* _ENTRIES SHOWN_:
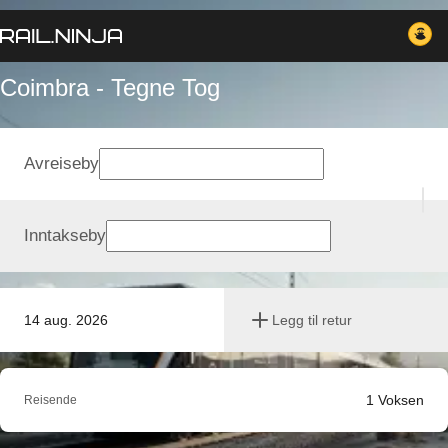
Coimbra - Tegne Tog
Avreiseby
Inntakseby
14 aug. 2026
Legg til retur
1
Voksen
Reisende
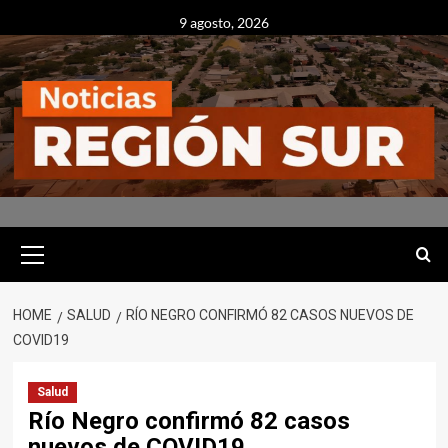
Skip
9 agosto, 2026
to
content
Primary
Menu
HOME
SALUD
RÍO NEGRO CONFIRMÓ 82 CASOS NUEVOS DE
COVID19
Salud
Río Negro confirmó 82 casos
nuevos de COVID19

* _YOUR ASSIGNMENT_:
Please copy every line of text in the listing above word for word, and leave the pictures out of your answer.

* _EXERCISE SOLUTION_:
Coimbra - Tegne Tog
Avreiseby
Inntakseby
14 aug. 2026
Legg til retur
1
Voksen
Reisende
Skip
9 agosto, 2026
to
content
Primary
Menu
HOME
SALUD
RÍO NEGRO CONFIRMÓ 82 CASOS NUEVOS DE
COVID19
Salud
Río Negro confirmó 82 casos
nuevos de COVID19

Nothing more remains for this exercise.